PROMPT:
Show each line from the records below in which the word "bold" occurs.

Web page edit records
◇ ◇ ◇ ◇ ◇ ◇ ◇

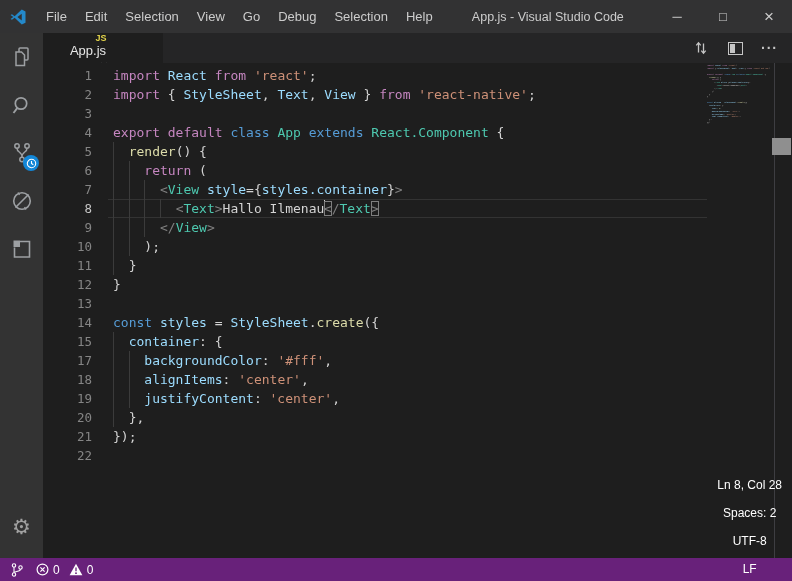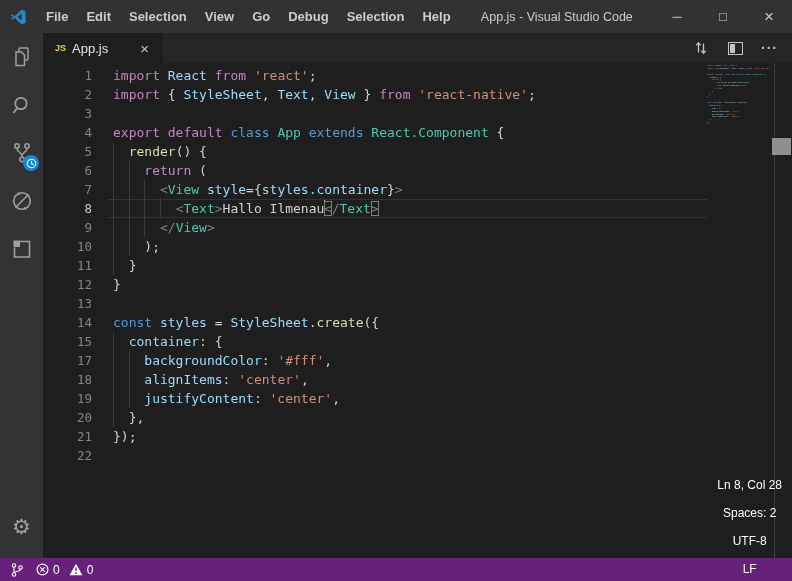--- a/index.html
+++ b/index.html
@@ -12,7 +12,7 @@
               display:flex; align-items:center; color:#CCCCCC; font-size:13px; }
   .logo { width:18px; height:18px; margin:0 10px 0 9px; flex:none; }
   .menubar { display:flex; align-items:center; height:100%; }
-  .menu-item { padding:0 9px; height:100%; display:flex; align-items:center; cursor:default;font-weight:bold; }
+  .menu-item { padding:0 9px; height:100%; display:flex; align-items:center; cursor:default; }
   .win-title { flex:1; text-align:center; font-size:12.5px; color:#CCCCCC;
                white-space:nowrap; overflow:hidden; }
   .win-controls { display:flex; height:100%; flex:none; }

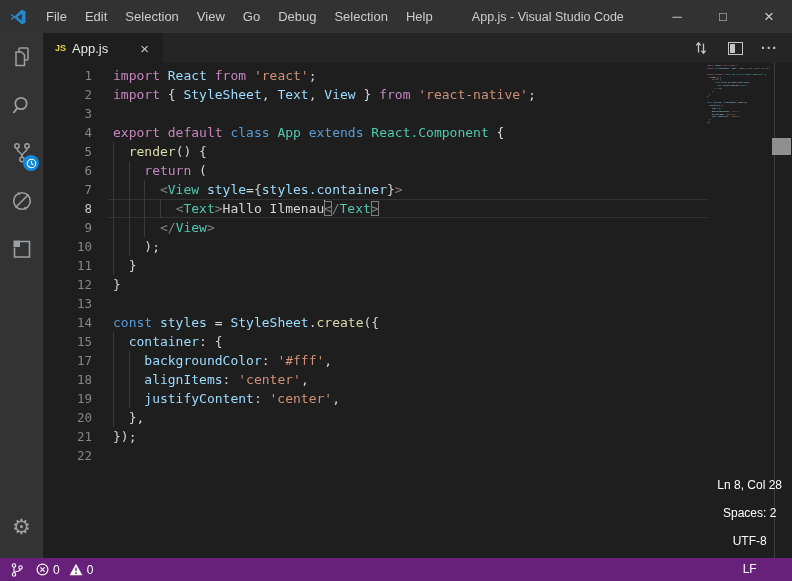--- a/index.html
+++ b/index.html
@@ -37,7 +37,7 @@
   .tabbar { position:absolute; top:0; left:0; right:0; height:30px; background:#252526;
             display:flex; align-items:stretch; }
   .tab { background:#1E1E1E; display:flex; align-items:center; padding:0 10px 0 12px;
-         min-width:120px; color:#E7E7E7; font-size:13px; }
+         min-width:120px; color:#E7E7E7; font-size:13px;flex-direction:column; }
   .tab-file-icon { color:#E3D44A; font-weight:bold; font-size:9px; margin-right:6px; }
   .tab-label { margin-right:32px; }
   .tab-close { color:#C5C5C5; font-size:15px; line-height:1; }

◇ ◇ ◇ ◇ ◇ ◇ ◇

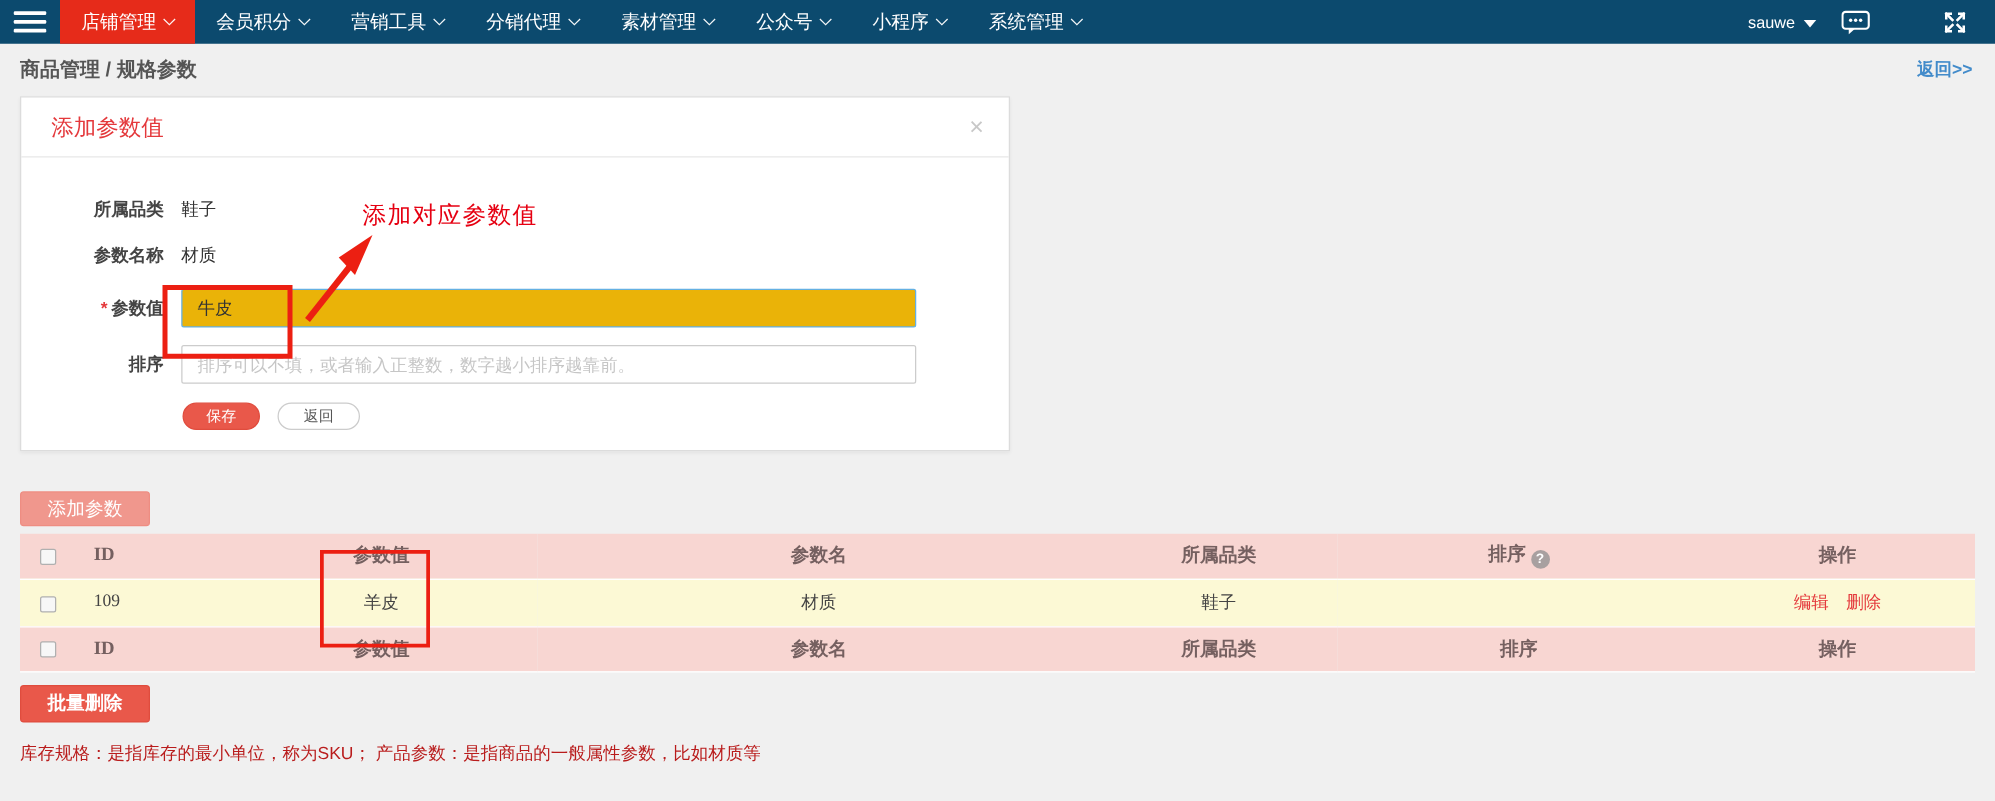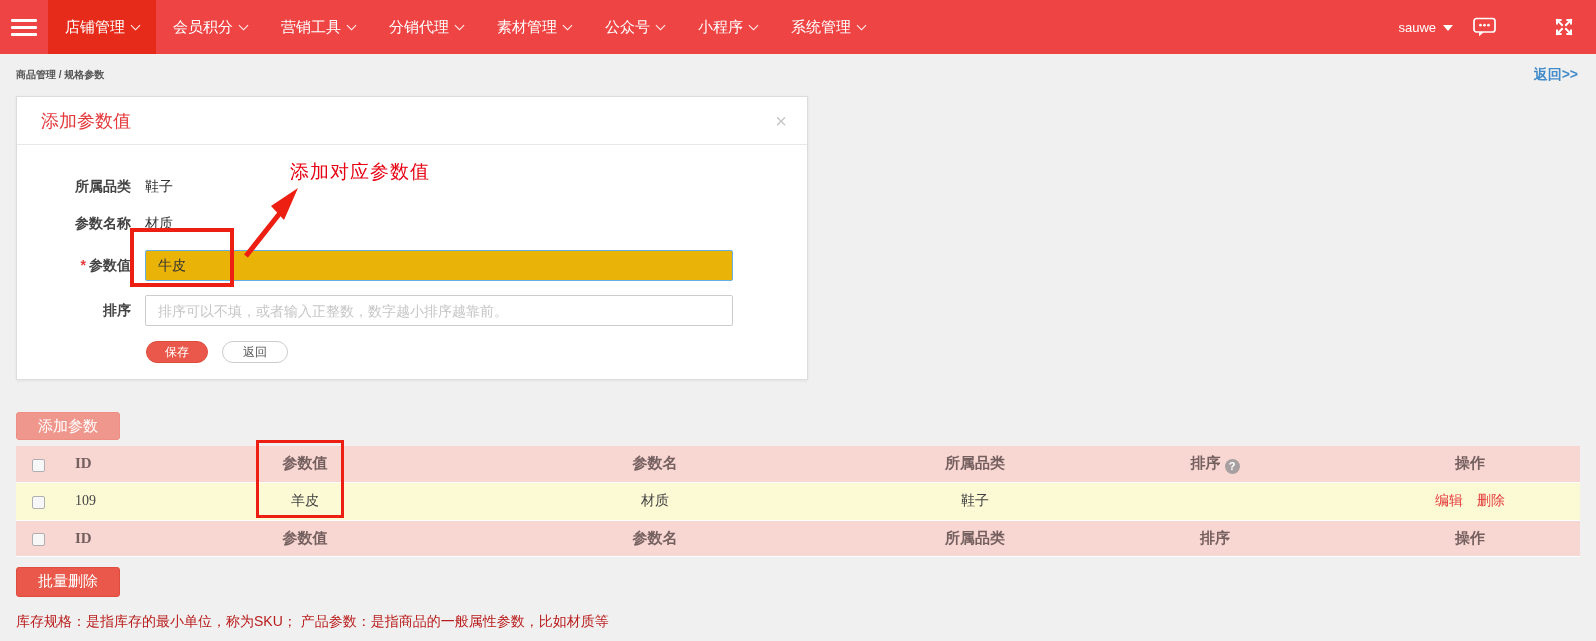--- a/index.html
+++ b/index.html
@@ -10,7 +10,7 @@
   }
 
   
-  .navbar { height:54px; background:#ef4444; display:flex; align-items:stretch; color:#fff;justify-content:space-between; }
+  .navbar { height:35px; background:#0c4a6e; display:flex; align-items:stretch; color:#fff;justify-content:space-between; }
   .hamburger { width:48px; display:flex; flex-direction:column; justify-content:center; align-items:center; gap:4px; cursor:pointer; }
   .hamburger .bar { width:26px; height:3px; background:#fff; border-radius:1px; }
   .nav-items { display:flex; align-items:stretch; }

◇ ◇ ◇ ◇ ◇ ◇ ◇

TASK RESULT:
-  .menu-item { padding:0 9px; height:100%; display:flex; align-items:center; cursor:default;font-weight:bold; }
   .tab-file-icon { color:#E3D44A; font-weight:bold; font-size:9px; margin-right:6px; }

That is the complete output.